PROVIDED MATERIAL:
====

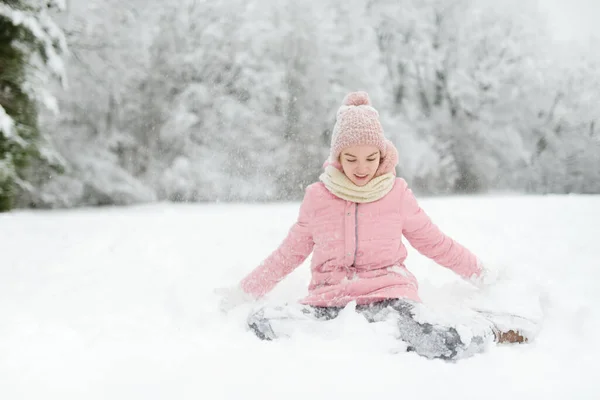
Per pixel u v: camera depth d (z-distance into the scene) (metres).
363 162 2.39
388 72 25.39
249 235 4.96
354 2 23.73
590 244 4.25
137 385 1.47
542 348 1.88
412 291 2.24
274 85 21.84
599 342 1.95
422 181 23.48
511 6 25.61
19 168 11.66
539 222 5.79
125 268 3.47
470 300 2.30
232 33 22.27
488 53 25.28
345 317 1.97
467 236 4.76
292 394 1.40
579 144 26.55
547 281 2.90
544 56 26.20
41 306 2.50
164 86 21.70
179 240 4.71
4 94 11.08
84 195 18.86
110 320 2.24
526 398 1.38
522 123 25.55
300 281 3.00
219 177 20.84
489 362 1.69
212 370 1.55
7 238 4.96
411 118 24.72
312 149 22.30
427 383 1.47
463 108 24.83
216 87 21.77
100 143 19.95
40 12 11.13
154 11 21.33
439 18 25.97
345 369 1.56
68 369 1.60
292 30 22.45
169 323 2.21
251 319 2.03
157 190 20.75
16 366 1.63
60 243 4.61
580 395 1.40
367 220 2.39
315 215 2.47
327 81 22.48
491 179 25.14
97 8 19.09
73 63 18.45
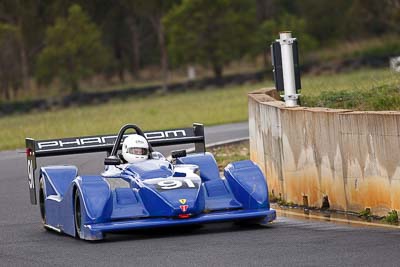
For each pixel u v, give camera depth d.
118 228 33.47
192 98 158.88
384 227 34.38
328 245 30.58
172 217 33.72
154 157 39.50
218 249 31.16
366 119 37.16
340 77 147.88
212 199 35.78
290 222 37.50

====

TASK GOAL: From the data above, copy each line with the string "camera" in it.

EXERCISE RESULT:
Per pixel u v: camera depth d (z-distance into the scene) (metres).
For each pixel u v, give camera depth d.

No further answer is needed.